-------- DATA RECORDS --------

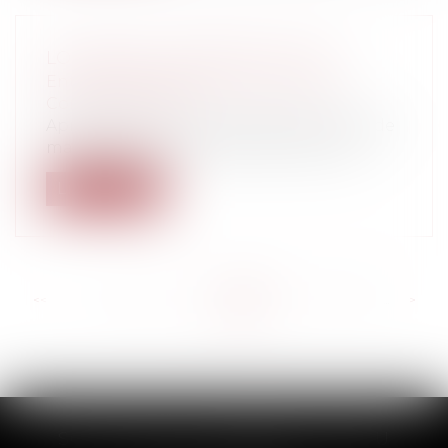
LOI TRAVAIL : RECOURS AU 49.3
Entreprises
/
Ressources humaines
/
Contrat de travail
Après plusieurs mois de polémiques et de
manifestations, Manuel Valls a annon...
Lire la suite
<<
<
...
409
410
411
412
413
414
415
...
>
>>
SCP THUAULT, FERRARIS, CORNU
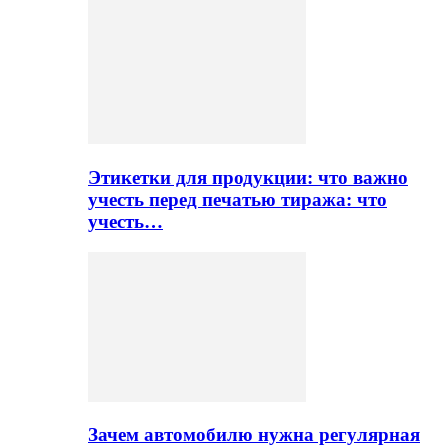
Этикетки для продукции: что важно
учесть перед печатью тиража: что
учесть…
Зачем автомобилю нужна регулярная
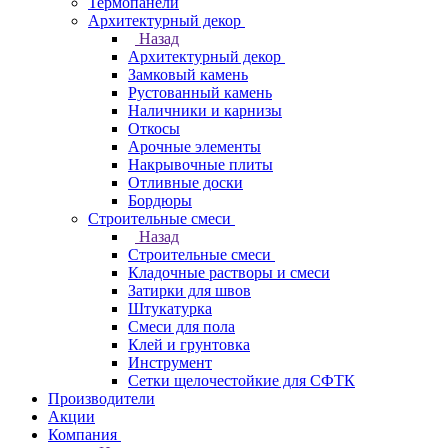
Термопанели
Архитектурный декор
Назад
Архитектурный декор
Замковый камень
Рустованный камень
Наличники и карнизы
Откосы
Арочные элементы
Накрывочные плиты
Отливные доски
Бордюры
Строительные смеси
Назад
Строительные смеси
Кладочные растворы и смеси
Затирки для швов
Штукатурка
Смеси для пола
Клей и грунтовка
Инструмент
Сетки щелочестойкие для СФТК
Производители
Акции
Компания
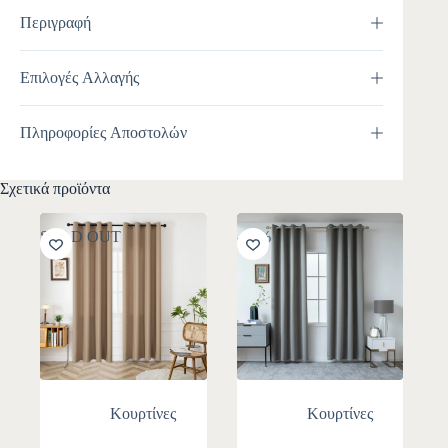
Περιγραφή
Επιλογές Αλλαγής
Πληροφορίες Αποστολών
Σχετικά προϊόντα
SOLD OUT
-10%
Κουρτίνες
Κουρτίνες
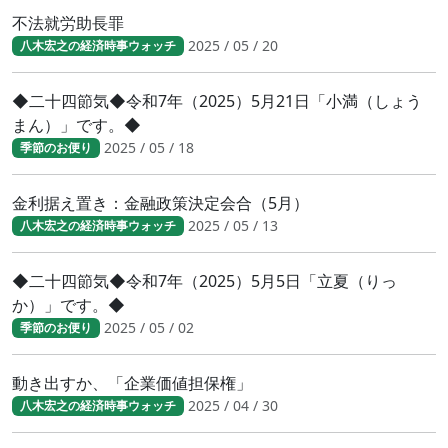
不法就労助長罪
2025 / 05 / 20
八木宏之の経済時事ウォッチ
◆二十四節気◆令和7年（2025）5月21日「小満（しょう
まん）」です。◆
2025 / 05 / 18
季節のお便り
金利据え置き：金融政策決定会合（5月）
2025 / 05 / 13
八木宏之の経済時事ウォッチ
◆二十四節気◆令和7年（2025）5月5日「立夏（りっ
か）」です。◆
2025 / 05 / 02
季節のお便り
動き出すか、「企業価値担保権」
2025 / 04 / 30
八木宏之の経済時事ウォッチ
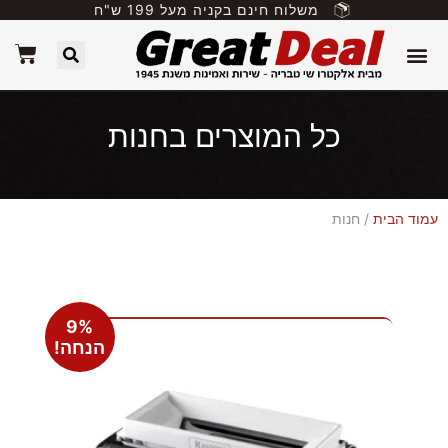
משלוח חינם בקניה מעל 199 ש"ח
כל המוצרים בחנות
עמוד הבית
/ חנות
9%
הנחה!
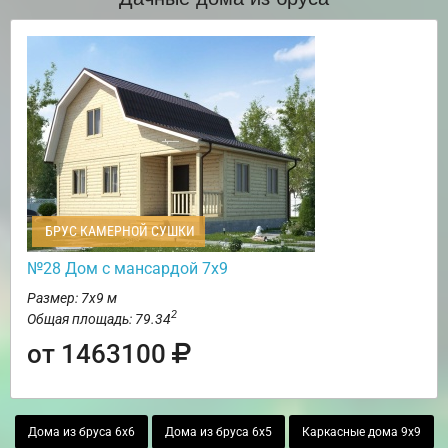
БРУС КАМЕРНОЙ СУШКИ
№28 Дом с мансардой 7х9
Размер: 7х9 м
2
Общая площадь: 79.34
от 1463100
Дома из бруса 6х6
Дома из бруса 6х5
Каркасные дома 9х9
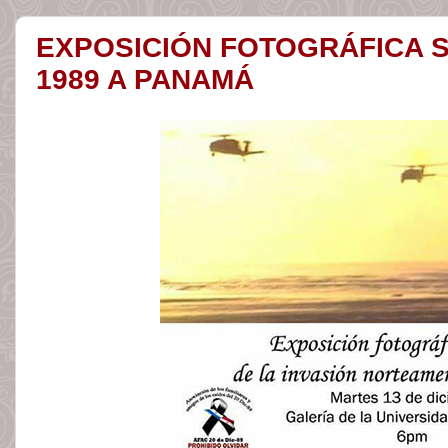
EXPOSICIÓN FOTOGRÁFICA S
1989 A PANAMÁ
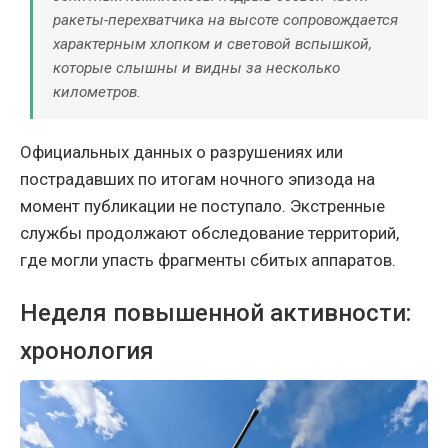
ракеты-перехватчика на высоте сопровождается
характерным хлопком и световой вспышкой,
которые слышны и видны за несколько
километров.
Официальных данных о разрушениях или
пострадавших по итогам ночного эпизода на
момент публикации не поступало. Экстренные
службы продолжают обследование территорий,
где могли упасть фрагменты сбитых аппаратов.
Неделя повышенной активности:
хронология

--------

ABOUT THIS EXERCISE: The aim is an exact repeat of the entire listing, stripped of pictures.

RESPONSE:
LOI TRAVAIL : RECOURS AU 49.3
Entreprises
/
Ressources humaines
/
Contrat de travail
Après plusieurs mois de polémiques et de
manifestations, Manuel Valls a annon...
Lire la suite
<<
<
...
409
410
411
412
413
414
415
...
>
>>
SCP THUAULT, FERRARIS, CORNU
Этикетки для продукции: что важно
учесть перед печатью тиража: что
учесть…
Зачем автомобилю нужна регулярная
Термопанели
Архитектурный декор
Назад
Архитектурный декор
Замковый камень
Рустованный камень
Наличники и карнизы
Откосы
Арочные элементы
Накрывочные плиты
Отливные доски
Бордюры
Строительные смеси
Назад
Строительные смеси
Кладочные растворы и смеси
Затирки для швов
Штукатурка
Смеси для пола
Клей и грунтовка
Инструмент
Сетки щелочестойкие для СФТК
Производители
Акции
Компания
Περιγραφή
Επιλογές Αλλαγής
Πληροφορίες Αποστολών
Σχετικά προϊόντα
SOLD OUT
-10%
Κουρτίνες
Κουρτίνες
不法就労助長罪
2025 / 05 / 20
八木宏之の経済時事ウォッチ
◆二十四節気◆令和7年（2025）5月21日「小満（しょう
まん）」です。◆
2025 / 05 / 18
季節のお便り
金利据え置き：金融政策決定会合（5月）
2025 / 05 / 13
八木宏之の経済時事ウォッチ
◆二十四節気◆令和7年（2025）5月5日「立夏（りっ
か）」です。◆
2025 / 05 / 02
季節のお便り
動き出すか、「企業価値担保権」
2025 / 04 / 30
八木宏之の経済時事ウォッチ
משלוח חינם בקניה מעל 199 ש"ח
כל המוצרים בחנות
עמוד הבית
/ חנות
9%
הנחה!
БРУС КАМЕРНОЙ СУШКИ
№28 Дом с мансардой 7х9
Размер: 7х9 м
2
Общая площадь: 79.34
от 1463100
Дома из бруса 6х6
Дома из бруса 6х5
Каркасные дома 9х9
EXPOSICIÓN FOTOGRÁFICA S
1989 A PANAMÁ
ракеты-перехватчика на высоте сопровождается
характерным хлопком и световой вспышкой,
которые слышны и видны за несколько
километров.
Официальных данных о разрушениях или
пострадавших по итогам ночного эпизода на
момент публикации не поступало. Экстренные
службы продолжают обследование территорий,
где могли упасть фрагменты сбитых аппаратов.
Неделя повышенной активности:
хронология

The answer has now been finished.